# From London to NY- Single Female



## Che Che (Aug 23, 2012)

Hello,

I am a 28 year old female moving to NY this October, currently work for a US bank and I am in the process of getting a transfer. Lived in the UK all my life so this is a mini adventure for me.

I have to find my own accommodation etc once I arrive so will spend the first 4 weeks in a holiday apartment until I find my feet. Has anyone made a similar move recently? Any useful tips would be appreciated.
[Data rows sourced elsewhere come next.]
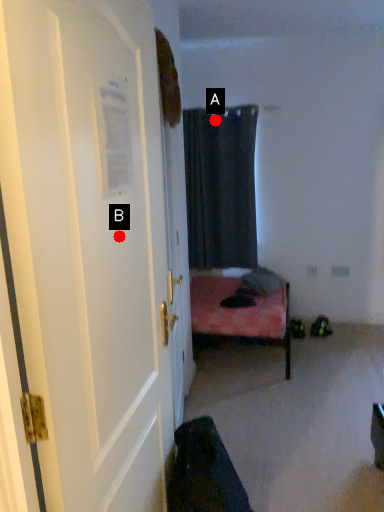
Question: Two points are circled on the image, labeled by A and B beside each circle. Among these points, which one is nearest to the camera?

Choices:
 (A) A is closer
 (B) B is closer

Answer: (B)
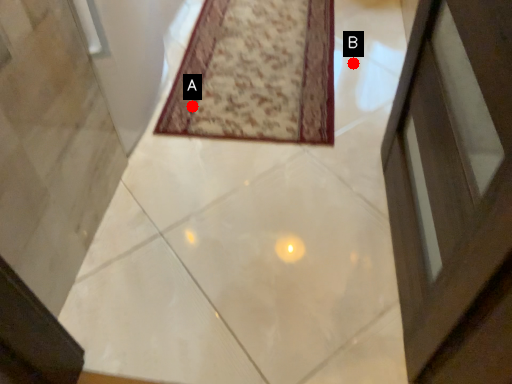
Question: Two points are circled on the image, labeled by A and B beside each circle. Which point appears farthest from the camera in this image?

Choices:
 (A) A is further
 (B) B is further

Answer: (B)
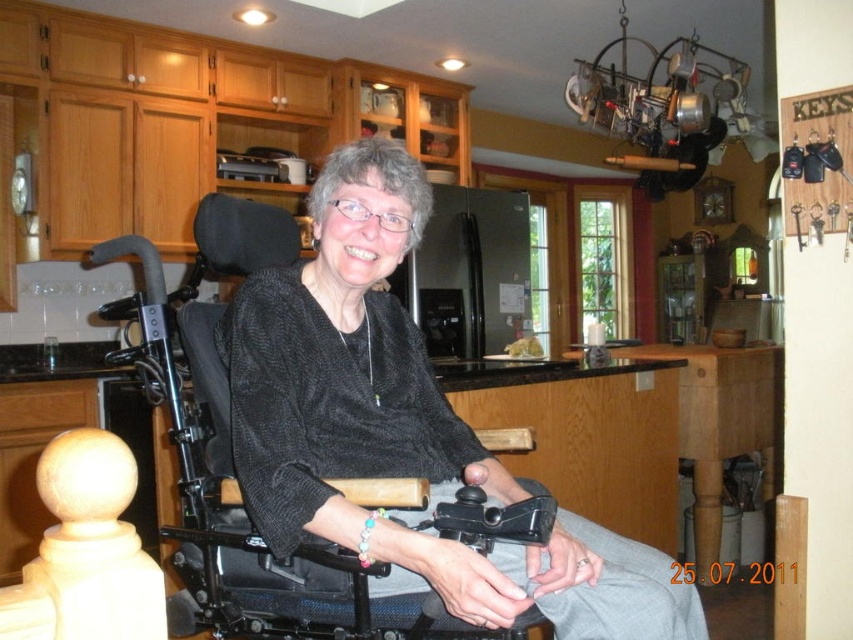
This screenshot has width=853, height=640. Describe the element at coordinates (403, 429) in the screenshot. I see `black mesh wheelchair at center` at that location.

Measure the distance between black mesh wheelchair at center and camera.

A distance of 1.04 meters exists between black mesh wheelchair at center and camera.

This screenshot has height=640, width=853. In order to click on black mesh wheelchair at center in this screenshot , I will do `click(403, 429)`.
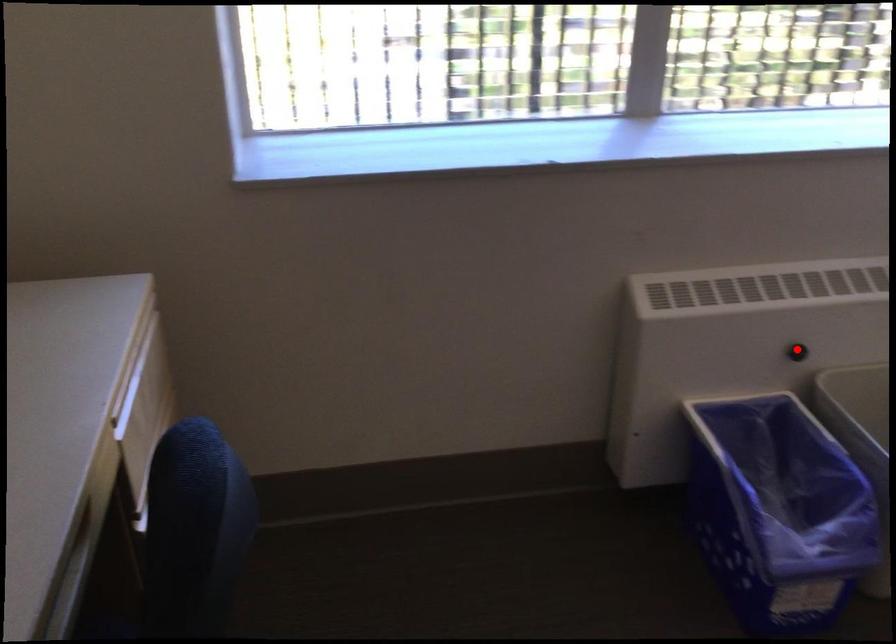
I don’t really know anyone in New York so tips on the social scene would also be appreciated.... is there any specific areas that Expats hang out? 

Thanks

Che Che


----------



## mamasue (Oct 7, 2008)

Che Che....I would say the most important thing you should do is make sure your employers are giving you a good expat package....
Making sure they're giving you health insurance etc...that stuff is really expensive in the US. 
I'm assuming they're taking care of your working visa??
Good luck... and enjoy your US adventure!


----------



## EVHB (Feb 11, 2008)

Talk to your future NY colleagues and ask them about the nice/to avoid neighborhoods with housing within your budget and acceptable commute.


----------



## JohnSoCal (Sep 2, 2007)

The previous post gave good advice about discussing it with your associates at work. New York City is my favorite city by far to visit which we do frequently. I would live there except I don't like cold weather. I assume you will be working in Manhattan. New York has excellent public transportation so you aren't limited to living in Manhattan. Manhattan is definitely where I would live but it is very expensive compared to Queens, and other areas. If you can afford it, then Manhattan is the place to live.


----------



## Canadian_In_NYC (Sep 12, 2012)

Che Che said:


> Hello,
> I have to find my own accommodation etc once I arrive so will spend the first 4 weeks in a holiday apartment until I find my feet. Has anyone made a similar move recently? Any useful tips would be appreciated.
> 
> I don’t really know anyone in New York so tips on the social scene would also be appreciated.... is there any specific areas that Expats hang out?
> ...


Place to live - what's your budget?
Will you be working in Manhattan?
Do you prefer the arts or Shopping?
Do you need nature (you know, parks or trees) in your life?

Reply and I'll tell you my thoughts.

CDN


----------